*** SOURCE DOCUMENT ***

Yes, he has shown his hand repeatedly. Emery has a lot of respect for Smith. And he wants Smith to remain as head coach of the Bears as long as Smith is getting the team to do what Emery believes it is capable of. Emery did not come to Chicago with an agenda of firing the head coach. He came with the idea of making it work. He’s still trying to do that.
Making the playoffs would be the one way to guarantee Smith would be back. I think if the Bears win Sunday but miss the playoffs, we’d clearly be in a gray area as it pertains to Smith’s future. The area is grayer still because of the presence of George McCaskey as chairman of the board. Don’t forget he was running the ticket office, not the team, when Smith was hired. Now McCaskey is going to have a say in whether Smith should be retained as the head coach, just like he had a say in whether Jerry Angelo should have been retained as the general manager. I’m not sure the decision would be clear-cut given the scenario you describe. But my gut tells me Smith stays with 10 wins, even if the Bears miss the playoffs.
What do you think of Greg Roman, the 49ers' offensive coordinator, as the Bears' next head coach? He can develop young quarterbacks, runs a balanced and unpredictable attack and brings in a bright offensive mind into a defensive organization. Ryan P.
He is an interesting name, and I’m sure he would be a name that Emery will consider if Smith is let go. Roman sure gave Smith and the Bears defensive coaches fits when the teams met in San Francisco in November. He has done nice work with Colin Kaepernick, and he also helped Alex Smith perform better than he ever did previously. Of course, much of the credit for the 49ers quarterbacks goes to Jim Harbaugh. That’s the problem with a guy like Roman. You don’t really know how much he is responsible for. But you have to like the fact that he worked on both sides of the football and has a background working with linemen.

***

* PARTS OF THE EXERCISE:
[1] From the Bears coaching column, return the stretch from "He is an interesting" through "working with linemen." word for word.
[2] Decide whether each statement agrees with the Bears coaching column, answering yes or no and quoting the deciding words: (a) Emery came to Chicago intending to fire the head coach. (b) George McCaskey was running the ticket office when Smith was hired. (c) Greg Roman has worked only on the offensive side of the football.
[3] According to the Bears coaching column, in what month did the Bears and the 49ers meet in San Francisco?

*** STORED DATA ***

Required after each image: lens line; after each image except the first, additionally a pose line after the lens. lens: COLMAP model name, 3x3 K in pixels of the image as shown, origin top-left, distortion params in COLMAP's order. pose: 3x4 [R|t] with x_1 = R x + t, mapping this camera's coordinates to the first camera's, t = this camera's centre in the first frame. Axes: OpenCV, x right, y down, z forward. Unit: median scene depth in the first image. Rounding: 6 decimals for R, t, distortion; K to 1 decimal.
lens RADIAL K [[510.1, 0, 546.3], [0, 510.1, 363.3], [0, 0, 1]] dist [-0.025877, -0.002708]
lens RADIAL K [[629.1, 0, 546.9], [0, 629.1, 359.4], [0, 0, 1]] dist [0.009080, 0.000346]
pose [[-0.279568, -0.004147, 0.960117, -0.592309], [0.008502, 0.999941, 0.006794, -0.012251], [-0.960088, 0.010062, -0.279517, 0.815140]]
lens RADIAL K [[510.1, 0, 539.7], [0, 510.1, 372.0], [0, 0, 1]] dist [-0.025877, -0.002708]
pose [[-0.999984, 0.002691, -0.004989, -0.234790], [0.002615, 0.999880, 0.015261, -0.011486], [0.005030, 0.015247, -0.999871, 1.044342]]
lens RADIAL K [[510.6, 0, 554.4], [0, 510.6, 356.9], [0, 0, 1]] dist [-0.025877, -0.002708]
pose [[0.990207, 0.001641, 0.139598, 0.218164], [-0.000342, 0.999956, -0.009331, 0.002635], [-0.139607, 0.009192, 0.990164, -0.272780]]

***

* SOLUTIONS BY TASK:
[1]
He is an interesting name, and I’m sure he would be a name that Emery will consider if Smith is let go. Roman sure gave Smith and the Bears defensive coaches fits when the teams met in San Francisco in November. He has done nice work with Colin Kaepernick, and he also helped Alex Smith perform better than he ever did previously. Of course, much of the credit for the 49ers quarterbacks goes to Jim Harbaugh. That’s the problem with a guy like Roman. You don’t really know how much he is responsible for. But you have to like the fact that he worked on both sides of the football and has a background working with linemen.

[2]
(a) No: "Emery did not come to Chicago with an agenda of firing the head coach."
(b) Yes: "Don’t forget he was running the ticket office, not the team, when Smith was hired."
(c) No: "he worked on both sides of the football and has a background working with linemen."

[3] November.